The Visitor Pattern Needs Fixed. Here's How.

The Visitor Pattern is a powerful idiom of object-oriented programming. It has the unique power to break through the type system and recover hidden type, all while using the type system and double-dispatch to accomplish this feat. Through this superpower, it is able to give the impression of adding new behavior to closed classes.

The visitor pattern is very powerful, but it is also quite burdensome. Classes to visit must implement an #accept method that takes a visitor, and then immediately calls that visitor with itself (generally, or some data on itself). This double-dispatch is what allows the type to be recovered, since a type's this will always be its own type. The problem then, is that there is a repetition on all of the different types to visit. Each subtype must implement #accept. It also treads the line of an SRP violation. A class must be concerned with what it does, plus allowing a visitor to visit it.

This really has never sat that well with me, so I began to think about how the visitor pattern could be improved through better programming principles. On one end, we have the maxim of favoring composition over inheritance. If the visitor pattern is used to visit subtypes, then there is often inheritance used in some fashion to accomplish this.

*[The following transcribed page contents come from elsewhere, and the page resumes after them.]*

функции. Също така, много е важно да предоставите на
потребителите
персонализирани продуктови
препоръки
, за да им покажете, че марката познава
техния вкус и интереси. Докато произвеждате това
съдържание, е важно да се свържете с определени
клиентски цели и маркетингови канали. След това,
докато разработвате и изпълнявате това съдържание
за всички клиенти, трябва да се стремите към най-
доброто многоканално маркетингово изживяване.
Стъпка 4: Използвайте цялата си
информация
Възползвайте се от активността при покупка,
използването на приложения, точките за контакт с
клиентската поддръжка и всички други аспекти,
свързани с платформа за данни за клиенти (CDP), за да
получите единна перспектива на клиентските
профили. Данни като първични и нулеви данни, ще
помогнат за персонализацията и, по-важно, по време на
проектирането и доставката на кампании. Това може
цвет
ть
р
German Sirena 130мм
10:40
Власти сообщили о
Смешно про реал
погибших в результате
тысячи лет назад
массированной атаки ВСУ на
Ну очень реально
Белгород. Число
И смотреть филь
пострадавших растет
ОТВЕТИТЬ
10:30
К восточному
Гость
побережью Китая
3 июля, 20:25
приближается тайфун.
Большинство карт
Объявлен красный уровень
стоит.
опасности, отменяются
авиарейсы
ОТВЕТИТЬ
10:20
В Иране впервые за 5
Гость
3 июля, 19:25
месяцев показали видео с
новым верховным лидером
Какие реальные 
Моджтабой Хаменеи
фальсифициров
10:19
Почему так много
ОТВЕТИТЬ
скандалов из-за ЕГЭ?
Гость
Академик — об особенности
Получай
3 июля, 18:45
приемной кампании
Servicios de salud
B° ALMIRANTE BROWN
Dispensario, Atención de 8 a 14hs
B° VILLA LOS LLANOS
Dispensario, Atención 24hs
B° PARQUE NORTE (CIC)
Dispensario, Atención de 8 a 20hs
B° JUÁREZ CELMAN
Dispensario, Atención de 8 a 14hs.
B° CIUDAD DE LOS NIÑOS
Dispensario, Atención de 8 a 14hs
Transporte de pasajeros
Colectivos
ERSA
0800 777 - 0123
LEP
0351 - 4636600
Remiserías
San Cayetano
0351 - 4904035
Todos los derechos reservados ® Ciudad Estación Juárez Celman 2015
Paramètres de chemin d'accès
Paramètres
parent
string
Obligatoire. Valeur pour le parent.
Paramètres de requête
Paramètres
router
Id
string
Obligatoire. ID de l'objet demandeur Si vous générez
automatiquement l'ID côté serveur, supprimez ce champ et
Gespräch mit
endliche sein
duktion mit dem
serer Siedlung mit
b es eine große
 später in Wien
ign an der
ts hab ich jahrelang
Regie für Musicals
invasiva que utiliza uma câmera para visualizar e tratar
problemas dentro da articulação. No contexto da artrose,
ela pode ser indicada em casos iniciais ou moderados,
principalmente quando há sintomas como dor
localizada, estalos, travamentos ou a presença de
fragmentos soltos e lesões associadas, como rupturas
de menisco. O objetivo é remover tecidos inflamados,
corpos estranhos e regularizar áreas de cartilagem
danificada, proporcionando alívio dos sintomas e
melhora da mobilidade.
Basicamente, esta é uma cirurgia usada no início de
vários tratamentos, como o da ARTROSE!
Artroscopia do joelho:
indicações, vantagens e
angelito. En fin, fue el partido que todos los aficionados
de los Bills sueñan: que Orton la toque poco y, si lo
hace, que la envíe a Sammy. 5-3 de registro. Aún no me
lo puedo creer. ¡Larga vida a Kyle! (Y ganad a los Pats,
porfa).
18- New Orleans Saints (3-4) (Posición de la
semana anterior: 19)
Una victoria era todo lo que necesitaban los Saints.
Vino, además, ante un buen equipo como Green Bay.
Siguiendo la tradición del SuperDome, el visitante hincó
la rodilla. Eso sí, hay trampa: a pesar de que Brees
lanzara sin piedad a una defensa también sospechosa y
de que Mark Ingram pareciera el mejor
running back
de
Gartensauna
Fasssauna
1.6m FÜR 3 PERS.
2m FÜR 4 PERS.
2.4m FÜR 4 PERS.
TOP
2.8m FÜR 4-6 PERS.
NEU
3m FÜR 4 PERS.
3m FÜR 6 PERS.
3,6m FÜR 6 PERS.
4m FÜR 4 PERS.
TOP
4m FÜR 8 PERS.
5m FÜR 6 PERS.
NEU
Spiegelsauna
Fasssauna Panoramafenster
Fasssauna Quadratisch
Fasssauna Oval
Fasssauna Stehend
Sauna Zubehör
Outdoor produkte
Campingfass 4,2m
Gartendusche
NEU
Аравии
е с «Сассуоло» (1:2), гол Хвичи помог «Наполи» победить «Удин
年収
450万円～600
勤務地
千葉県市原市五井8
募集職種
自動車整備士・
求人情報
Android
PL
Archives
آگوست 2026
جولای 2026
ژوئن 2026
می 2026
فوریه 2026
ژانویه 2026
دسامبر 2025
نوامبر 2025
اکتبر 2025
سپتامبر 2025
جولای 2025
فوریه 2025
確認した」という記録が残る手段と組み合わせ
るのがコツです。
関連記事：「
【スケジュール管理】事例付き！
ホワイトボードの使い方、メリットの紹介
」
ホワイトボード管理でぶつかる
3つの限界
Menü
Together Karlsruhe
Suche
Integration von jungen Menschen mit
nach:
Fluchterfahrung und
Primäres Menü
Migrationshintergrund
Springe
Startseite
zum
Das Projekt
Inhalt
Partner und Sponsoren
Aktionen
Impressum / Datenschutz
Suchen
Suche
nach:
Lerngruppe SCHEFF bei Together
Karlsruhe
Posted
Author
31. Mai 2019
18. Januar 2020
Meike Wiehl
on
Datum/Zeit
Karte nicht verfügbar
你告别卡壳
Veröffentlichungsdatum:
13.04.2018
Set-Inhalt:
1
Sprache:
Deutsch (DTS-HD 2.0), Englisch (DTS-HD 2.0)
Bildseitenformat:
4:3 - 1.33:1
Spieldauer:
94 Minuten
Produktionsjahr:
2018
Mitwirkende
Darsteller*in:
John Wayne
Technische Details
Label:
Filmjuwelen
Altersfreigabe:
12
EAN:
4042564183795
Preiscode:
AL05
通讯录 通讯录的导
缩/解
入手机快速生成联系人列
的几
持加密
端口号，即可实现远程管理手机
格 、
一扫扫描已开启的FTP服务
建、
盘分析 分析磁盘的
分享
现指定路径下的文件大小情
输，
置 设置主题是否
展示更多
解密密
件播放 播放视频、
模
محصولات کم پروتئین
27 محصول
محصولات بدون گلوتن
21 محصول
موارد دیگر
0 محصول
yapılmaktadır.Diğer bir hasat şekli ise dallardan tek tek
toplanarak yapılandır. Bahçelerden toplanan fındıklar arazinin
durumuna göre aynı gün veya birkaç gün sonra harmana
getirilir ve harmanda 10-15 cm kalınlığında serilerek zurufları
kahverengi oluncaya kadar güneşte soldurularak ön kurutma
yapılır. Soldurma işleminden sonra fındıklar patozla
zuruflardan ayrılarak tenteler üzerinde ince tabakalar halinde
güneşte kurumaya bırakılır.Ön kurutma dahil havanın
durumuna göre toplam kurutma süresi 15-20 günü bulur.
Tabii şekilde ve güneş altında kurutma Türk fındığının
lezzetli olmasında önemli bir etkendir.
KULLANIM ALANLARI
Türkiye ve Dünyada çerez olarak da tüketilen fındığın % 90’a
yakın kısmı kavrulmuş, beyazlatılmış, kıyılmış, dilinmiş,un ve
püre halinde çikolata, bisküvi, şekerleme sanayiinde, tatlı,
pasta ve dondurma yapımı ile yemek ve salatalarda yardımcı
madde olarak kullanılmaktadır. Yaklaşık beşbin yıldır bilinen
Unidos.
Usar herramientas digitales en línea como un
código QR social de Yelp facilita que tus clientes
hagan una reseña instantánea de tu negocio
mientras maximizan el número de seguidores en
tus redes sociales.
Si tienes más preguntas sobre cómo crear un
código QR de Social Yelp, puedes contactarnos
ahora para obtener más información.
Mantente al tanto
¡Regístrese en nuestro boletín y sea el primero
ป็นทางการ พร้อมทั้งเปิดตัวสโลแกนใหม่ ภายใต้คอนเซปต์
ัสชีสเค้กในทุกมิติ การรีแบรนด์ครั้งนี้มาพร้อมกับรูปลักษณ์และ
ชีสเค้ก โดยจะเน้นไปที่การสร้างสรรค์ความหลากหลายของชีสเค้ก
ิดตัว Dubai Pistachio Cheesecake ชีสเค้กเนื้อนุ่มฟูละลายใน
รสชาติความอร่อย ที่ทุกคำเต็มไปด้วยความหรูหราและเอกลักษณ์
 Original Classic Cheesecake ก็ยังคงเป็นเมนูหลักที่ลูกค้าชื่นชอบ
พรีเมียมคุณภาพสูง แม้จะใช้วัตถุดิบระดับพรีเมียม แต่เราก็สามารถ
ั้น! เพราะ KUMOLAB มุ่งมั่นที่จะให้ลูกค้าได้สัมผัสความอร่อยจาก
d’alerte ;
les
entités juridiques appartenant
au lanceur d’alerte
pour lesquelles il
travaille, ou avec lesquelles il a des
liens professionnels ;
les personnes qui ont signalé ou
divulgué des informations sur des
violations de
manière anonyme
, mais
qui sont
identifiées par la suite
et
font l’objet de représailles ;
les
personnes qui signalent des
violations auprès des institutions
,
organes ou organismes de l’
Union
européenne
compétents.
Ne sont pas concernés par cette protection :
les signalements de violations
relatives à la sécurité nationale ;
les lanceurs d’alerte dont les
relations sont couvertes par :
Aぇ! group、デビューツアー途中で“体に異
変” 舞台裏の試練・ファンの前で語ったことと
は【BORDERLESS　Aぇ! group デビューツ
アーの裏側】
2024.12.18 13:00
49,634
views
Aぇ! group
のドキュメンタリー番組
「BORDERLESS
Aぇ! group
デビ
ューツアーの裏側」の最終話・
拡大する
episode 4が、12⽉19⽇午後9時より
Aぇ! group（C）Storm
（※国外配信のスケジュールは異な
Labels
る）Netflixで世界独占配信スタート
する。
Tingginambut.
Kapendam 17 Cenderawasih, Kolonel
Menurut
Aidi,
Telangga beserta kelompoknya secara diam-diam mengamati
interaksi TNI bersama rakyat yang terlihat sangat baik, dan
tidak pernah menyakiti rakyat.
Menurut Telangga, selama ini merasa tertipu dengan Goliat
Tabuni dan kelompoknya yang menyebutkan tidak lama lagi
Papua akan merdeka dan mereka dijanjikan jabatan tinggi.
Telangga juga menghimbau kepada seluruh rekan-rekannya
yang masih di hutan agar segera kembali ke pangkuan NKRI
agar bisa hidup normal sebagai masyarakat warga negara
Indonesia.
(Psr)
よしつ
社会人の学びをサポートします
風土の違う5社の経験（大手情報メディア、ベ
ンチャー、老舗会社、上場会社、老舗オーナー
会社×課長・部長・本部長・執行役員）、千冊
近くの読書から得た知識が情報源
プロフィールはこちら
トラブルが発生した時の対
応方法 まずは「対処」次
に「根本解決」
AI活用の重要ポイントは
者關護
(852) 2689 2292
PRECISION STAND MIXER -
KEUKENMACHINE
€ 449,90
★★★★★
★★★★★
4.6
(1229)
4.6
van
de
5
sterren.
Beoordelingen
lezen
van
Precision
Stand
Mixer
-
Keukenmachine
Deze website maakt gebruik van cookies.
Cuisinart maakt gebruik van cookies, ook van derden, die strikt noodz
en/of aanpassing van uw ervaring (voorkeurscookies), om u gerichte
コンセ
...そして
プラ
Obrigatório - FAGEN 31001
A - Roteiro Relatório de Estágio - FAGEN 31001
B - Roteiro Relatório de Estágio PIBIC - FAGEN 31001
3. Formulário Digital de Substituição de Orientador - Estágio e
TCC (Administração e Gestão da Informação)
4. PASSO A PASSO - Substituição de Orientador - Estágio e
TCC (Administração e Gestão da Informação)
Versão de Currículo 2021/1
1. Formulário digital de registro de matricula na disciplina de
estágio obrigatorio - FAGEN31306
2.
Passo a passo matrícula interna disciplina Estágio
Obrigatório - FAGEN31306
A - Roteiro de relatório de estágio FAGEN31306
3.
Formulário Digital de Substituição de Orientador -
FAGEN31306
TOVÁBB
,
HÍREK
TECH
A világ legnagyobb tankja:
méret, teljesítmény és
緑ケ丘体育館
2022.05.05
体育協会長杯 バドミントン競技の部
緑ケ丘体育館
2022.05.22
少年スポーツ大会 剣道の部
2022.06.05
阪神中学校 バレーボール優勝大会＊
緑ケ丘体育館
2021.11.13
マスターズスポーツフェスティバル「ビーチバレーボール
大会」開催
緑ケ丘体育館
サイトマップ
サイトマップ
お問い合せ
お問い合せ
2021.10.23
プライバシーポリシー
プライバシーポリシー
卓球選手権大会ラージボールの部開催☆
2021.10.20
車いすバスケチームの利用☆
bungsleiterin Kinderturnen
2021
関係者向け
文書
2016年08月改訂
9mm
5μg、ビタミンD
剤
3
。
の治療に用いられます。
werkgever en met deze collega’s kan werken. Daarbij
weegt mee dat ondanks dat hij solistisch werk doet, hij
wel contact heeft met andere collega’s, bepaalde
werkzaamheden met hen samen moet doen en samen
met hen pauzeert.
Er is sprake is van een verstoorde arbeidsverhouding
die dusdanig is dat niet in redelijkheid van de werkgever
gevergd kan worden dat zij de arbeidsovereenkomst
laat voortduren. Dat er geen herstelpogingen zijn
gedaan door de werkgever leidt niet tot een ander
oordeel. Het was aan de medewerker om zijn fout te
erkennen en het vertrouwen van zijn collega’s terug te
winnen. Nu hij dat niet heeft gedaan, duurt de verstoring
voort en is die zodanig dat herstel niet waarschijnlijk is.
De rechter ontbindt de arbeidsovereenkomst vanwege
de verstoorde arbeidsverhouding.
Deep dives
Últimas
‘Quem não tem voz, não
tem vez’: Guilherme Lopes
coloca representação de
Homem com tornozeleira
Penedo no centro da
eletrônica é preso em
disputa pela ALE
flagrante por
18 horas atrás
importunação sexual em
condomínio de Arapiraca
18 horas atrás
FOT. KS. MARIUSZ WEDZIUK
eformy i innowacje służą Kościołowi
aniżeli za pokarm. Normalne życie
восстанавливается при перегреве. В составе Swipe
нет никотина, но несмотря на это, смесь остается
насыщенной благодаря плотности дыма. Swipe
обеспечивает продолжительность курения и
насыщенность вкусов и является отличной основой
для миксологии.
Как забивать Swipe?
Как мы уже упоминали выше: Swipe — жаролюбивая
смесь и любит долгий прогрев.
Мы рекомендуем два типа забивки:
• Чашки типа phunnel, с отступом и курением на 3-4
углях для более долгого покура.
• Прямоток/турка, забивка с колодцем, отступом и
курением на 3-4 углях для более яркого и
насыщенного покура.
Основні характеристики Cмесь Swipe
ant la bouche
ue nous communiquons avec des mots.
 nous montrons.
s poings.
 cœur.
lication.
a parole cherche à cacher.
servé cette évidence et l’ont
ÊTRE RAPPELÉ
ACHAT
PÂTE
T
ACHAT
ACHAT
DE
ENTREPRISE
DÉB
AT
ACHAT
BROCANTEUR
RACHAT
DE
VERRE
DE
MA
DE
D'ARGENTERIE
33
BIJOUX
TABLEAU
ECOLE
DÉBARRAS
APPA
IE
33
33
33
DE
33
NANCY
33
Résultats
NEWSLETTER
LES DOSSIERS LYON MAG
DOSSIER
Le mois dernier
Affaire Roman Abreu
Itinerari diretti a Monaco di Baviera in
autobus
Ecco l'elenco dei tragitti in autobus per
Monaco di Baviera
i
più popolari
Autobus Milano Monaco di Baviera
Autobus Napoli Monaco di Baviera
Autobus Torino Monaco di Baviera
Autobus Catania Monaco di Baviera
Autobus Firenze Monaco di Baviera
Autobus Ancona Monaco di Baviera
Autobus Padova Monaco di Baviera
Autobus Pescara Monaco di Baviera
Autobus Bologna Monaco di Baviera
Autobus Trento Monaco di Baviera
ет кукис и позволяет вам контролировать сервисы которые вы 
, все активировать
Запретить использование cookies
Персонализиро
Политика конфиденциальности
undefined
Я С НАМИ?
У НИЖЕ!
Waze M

Could we instead wrap the object to be visited? If we want a set of Foo types to be visited, could we implement a VisitableFoo that implements Foo and the visitor pattern. It would take a Foo and delegate to it for all the other calls, and implement the visitor pattern for when a visitor is used. The upside is that now the Foo responsibilities are separated from the visitor responsibilities. The downside is that either there will now need to be an equivalent VisitableFoo hierarchy to the Foo hierarchy, or we will need to write explicit type-checking code into VisitableFoo against its wrapped type.

At the other end, we have functional-style programming. Ruby blocks are an exemplary way to inject behavior into an otherwise closed piece of code. By using higher-order methods and functions, new behavior can be injected like any other parameter. This functional style is becoming so popular that it is starting to permeate even into more rigid languages, like Java. Higher-order functions are a great way to inject behavior, but they do not differentiate based on type. They can be used to make a straightforward interface for a visitor, but do no obviate the need for double-dispatch on subtype. Functional-style programming also brings the idea of monads into more common parlance in the programming community. Monads are interesting in that they can create seams at which behavior can be injected, all through generic composition. An optional monad can wrap any type of object and respond properly based on its null-ness.

These ideas all started to coalesce in my mind together. What if we take one bad thing, explicit type-checking, and encapsulate it in a way that makes a much simpler, more agreeable interface for the visitor pattern? What if we also make it generic enough that it could work on any arbitrary inheritance chain? This is how my ideas for the Acceptor came to be. There is currently both a C# and a Java implementation.

Rather than having to implement the visitor pattern on the objects we want to visit, let's wrap those objects into something more generic that just decides if the inner object is the right type for the visitor. While there is some explicit type-checking code, it is hidden away in the Acceptor object, and all the outside needs to know is that it has an #accept method that takes a function with a parameter of a specific type. If the inner object is of the right type, the function gets called with it; if it is not the right type, nothing gets called. Now any object can be visited, and we can get the type we want. This takes the responsibility off of the visited type, but it also takes the control from it as well. The visitor, not the visitee, decides the condition of visitation.

This leads to a very clean separation of concerns, and objects no longer need to worry about whether to implement the visitor pattern. Through basic composition, the behavior can simply be added generically.